In 2004, the second location opened as a franchise and Salame says things just took off from there. Three more locations opened in 2006, and the growth just kept happening year after year to its current size of 14 Buster’s Pizza’s spread out across Alberta including Fort Saskatchewan, Red Deer, and several locations in the Edmonton area.

While the decision to franchise out has been a great opportunity for his family, Salame cautions that it’s not a decision to take lightly. He says owners need to do their research and be sure of whom they’re picking to help carry the brand.

“You give the operator the system but it’s really the operator who will make that store work,” Salame explains. “It’s crucial to pick the right people. When you know someone – have worked with them – you know how they operate, how dedicated and passionate they are, and that makes it easier to judge whether they’ll help continue and carry the brand you worked so hard to develop.”

When you know someone – have worked with them – you know how they operate, how dedicated and passionate they are, and that makes it easier to judge whether they’ll help continue and carry the brand you worked so hard to develop, Salame says.

Quality and consistency are two other areas Salame says are crucial to a brand’s success, and that’s why he consistently monitors the product coming out of each of the restaurant’s locations. Even now, each store uses the freshest of ingredients, cuts its own meats and makes everything in store.

Salame says he has his eye on opening other locations in Alberta, including Calgary, and also expanding across the country to B.C., Saskatchewan and Ontario.

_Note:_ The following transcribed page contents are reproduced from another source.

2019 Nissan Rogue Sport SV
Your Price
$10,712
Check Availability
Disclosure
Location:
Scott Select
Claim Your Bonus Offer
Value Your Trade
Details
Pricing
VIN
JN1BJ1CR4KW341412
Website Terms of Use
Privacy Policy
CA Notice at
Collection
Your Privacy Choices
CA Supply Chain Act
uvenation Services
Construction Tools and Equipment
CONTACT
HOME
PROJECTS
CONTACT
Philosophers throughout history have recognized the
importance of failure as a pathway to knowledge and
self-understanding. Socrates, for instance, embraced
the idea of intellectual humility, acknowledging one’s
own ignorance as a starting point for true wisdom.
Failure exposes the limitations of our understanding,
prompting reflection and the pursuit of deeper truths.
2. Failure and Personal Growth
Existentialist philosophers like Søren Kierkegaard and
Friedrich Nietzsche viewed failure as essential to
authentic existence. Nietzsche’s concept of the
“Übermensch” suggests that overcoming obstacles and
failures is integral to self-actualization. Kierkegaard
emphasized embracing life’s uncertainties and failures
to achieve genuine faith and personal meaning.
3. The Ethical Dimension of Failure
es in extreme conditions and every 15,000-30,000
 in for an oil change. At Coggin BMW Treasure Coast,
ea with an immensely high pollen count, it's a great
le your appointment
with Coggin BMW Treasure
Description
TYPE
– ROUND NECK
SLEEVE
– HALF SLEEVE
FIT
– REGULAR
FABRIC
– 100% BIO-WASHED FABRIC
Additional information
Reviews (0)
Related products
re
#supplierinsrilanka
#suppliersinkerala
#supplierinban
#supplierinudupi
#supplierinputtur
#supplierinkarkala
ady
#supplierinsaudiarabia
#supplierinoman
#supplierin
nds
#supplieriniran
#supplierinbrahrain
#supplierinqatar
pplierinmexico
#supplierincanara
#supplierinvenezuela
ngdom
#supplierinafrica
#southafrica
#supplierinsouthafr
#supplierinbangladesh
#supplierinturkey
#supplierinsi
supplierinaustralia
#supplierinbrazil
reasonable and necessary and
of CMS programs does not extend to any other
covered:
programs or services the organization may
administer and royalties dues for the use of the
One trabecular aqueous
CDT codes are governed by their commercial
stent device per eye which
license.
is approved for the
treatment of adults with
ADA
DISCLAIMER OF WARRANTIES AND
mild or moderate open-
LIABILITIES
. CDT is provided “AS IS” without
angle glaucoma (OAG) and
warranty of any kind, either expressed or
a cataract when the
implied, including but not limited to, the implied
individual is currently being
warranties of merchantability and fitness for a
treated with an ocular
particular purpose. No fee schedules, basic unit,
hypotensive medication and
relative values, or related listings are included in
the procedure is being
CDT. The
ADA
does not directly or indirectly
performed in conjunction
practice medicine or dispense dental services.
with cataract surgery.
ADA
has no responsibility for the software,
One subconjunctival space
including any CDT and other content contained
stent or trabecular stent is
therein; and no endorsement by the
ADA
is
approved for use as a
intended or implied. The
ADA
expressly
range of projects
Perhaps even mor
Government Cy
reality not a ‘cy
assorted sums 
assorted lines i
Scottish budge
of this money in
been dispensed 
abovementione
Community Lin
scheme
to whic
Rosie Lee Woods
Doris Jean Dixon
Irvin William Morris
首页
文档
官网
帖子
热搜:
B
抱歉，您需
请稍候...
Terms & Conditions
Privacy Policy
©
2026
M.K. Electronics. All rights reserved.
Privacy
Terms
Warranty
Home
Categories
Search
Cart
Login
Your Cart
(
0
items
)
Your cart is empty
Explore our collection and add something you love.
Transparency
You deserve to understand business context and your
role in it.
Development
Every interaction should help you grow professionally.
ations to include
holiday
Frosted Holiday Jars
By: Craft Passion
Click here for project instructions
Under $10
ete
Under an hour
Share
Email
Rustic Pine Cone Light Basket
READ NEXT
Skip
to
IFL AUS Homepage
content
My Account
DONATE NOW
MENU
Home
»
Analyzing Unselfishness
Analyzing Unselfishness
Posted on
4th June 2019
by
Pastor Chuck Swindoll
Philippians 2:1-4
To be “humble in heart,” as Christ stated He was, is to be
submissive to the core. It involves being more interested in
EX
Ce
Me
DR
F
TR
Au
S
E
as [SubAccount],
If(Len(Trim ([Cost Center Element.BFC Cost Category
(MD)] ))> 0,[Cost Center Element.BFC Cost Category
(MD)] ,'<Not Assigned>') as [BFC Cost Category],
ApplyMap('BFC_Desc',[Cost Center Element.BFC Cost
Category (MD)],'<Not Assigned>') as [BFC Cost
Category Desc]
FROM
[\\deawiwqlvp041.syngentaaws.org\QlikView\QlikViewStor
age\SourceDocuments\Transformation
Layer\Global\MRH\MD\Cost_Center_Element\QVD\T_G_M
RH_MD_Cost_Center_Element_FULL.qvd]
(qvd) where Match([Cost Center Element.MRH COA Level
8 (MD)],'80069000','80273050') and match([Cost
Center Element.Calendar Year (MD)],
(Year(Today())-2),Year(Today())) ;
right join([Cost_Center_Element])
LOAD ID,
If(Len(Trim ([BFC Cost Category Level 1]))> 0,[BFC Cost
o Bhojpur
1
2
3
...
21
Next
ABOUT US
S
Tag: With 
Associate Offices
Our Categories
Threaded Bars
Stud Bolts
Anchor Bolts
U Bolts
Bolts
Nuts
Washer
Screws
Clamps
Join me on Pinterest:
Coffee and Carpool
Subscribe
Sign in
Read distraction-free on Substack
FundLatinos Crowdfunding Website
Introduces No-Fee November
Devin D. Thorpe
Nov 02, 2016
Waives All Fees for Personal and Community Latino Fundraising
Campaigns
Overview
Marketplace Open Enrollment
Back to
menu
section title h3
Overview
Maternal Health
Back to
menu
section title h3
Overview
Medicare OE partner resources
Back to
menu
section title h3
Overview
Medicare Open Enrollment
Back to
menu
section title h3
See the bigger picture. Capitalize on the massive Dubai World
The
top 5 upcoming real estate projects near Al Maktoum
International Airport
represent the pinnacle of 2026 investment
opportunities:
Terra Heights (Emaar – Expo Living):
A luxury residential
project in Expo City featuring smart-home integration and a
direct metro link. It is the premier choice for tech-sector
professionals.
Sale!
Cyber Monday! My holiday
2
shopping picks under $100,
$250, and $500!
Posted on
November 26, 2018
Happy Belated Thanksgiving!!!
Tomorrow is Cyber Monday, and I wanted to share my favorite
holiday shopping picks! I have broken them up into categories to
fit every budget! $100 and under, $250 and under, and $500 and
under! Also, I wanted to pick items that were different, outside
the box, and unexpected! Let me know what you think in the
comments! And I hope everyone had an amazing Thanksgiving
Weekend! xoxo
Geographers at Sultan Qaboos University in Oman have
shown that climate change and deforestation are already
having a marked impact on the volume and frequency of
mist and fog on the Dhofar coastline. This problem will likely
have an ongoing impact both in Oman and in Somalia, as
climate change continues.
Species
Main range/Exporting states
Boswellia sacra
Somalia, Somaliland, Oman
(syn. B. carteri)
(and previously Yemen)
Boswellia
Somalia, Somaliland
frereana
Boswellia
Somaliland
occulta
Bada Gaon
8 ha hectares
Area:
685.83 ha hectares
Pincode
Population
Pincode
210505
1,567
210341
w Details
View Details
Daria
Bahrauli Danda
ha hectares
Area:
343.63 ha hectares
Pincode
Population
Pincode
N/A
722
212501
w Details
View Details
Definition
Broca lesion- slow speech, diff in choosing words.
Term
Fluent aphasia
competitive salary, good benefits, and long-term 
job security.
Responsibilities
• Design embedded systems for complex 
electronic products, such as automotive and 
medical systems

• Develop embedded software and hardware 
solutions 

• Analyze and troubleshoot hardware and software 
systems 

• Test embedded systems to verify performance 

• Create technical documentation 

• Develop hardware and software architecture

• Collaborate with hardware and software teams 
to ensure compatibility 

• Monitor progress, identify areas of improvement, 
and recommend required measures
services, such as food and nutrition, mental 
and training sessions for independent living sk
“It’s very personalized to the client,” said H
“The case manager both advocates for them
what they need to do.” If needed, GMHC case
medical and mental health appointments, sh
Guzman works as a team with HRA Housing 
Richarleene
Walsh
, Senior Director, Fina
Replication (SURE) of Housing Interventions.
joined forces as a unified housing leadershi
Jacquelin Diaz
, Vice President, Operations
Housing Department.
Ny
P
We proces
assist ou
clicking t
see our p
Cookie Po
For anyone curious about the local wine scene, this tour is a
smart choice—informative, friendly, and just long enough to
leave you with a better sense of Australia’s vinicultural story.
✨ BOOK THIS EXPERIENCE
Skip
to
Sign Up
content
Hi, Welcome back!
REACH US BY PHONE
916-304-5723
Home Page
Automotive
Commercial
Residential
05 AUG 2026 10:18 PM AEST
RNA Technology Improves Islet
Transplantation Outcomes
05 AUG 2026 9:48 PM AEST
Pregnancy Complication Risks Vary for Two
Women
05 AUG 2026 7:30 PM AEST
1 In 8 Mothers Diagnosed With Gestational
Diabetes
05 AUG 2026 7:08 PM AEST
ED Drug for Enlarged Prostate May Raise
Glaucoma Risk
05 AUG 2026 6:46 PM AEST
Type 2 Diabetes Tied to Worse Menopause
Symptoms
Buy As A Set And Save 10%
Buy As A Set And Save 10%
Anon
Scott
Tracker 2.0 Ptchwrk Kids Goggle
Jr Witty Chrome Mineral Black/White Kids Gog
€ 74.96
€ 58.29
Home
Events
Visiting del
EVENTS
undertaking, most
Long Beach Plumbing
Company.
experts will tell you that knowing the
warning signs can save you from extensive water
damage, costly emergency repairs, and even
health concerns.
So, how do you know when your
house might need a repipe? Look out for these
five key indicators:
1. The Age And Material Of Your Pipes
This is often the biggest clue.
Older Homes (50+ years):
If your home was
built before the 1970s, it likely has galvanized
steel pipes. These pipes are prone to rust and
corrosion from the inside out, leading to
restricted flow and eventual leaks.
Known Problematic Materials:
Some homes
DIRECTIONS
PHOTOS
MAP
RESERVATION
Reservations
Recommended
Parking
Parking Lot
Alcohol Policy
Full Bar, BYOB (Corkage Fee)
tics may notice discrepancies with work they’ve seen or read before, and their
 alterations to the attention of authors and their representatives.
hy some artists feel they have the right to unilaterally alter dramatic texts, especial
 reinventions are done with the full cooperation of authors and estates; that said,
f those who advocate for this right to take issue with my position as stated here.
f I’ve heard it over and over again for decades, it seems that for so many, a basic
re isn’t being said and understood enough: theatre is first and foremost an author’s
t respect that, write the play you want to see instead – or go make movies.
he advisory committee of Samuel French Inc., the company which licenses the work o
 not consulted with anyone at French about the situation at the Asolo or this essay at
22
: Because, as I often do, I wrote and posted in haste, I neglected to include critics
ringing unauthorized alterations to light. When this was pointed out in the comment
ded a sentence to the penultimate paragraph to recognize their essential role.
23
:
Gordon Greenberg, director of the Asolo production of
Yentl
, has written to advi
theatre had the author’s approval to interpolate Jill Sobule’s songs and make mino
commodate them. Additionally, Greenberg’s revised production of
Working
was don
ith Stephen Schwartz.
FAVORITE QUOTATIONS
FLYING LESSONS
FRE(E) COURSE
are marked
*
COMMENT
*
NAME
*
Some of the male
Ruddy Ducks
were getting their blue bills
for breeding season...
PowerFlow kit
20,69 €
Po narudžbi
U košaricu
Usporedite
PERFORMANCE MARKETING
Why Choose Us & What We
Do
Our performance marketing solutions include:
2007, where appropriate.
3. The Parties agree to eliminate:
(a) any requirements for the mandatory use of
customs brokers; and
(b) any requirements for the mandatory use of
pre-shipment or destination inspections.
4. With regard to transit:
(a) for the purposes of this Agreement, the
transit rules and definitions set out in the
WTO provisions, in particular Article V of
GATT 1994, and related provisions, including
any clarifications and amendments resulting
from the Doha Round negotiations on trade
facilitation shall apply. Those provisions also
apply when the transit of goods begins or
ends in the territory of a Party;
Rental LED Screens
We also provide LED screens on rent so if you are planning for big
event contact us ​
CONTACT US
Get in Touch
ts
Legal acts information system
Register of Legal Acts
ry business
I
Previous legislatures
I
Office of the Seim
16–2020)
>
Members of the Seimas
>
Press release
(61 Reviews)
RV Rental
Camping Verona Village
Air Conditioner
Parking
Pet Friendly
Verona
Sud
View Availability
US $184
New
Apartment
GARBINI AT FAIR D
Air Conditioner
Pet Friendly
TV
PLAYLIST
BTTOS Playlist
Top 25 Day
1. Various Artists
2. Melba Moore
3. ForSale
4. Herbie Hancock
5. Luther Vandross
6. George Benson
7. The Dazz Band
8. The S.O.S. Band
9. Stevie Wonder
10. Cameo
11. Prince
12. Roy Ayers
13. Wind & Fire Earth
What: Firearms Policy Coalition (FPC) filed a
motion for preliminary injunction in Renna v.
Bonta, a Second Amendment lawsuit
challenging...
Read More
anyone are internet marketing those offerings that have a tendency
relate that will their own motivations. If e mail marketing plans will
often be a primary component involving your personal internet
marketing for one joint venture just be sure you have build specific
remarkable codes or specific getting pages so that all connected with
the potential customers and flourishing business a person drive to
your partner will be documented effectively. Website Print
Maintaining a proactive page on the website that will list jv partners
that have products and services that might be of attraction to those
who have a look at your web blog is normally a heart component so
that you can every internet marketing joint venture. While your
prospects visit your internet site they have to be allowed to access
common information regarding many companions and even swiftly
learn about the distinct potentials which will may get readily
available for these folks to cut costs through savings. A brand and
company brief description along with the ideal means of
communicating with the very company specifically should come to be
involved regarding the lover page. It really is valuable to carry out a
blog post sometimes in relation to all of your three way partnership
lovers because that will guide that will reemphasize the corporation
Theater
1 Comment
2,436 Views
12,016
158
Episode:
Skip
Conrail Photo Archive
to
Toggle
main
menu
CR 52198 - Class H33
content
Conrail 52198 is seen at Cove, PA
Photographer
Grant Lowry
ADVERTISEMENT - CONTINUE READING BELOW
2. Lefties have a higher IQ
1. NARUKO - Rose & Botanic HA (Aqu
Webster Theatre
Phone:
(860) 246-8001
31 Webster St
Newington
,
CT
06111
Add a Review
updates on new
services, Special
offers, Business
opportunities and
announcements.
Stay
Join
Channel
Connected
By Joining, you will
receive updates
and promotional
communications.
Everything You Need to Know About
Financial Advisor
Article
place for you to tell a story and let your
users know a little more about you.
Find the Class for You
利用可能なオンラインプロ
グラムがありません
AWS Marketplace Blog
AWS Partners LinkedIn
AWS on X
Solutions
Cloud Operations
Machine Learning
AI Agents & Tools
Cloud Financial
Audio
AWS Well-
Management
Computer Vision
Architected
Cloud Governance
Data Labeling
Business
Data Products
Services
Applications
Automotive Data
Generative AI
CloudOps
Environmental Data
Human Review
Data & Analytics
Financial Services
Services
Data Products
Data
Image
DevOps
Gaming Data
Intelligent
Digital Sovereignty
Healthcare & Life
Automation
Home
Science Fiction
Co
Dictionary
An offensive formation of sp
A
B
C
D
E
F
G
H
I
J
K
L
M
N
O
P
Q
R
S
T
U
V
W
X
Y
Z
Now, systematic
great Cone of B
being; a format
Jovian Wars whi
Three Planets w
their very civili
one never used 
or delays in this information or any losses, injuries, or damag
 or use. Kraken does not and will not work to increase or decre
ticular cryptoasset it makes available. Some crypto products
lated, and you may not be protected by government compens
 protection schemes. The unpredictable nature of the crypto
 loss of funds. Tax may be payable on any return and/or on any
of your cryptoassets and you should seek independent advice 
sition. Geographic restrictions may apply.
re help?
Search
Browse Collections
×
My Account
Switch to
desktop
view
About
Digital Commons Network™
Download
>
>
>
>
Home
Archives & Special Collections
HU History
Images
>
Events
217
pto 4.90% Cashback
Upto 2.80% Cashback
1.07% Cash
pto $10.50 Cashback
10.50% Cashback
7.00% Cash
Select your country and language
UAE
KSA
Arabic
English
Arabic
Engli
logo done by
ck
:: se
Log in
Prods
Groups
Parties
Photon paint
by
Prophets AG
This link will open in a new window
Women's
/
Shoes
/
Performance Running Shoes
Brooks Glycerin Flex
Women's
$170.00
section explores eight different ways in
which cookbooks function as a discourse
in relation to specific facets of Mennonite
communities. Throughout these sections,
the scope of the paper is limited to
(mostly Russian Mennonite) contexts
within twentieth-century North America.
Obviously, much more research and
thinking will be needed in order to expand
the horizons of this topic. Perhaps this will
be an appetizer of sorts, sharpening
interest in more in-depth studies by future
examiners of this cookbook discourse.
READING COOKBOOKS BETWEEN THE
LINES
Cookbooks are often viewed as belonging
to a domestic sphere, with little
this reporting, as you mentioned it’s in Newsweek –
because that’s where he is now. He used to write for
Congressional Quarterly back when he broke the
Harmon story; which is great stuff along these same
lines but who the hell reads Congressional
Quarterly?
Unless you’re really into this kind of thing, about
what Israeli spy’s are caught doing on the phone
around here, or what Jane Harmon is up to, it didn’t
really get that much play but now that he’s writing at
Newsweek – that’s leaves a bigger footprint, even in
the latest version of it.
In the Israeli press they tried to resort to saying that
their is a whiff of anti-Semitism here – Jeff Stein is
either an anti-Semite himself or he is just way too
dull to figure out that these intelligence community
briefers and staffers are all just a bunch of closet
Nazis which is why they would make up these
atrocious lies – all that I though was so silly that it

“One step at a time,” he says.

In addition to pizza and pasta, Buster’s Pizza offers donairs and donair pizza. The specialty item, popular both on Canada’s east coast and in the west, typically features seasoned, thinly sliced lamb, chicken or beef. The menu includes donairs with lettuce, tomato and onion, with tzatziki dill sauce or sweet sauce and wrapped in warm pita bread, and donair meat as a custom pizza topping.

Salame plans on incorporating more from his Lebanese-Mediterranean background and is currently working on perfecting a shawarma recipe – something he expects they will be offering on the menu in mid-to-late 2016.

 Family continues to play an important role in Salame’s life. His own children now go to the shop to help make pizza boxes and learn valuable skills and values, just at Salame did years before. And, Salame says that a huge part of Busters’ success is the support he has had from his wife, Magdalena, who he says fell into the pizza business but has been with him every step of the way.

Support, says Salame, is another crucial part of success in any venture, business or pursuit.

“Family or whomever, you need to surround yourself with loving, supportive people,” Salame says.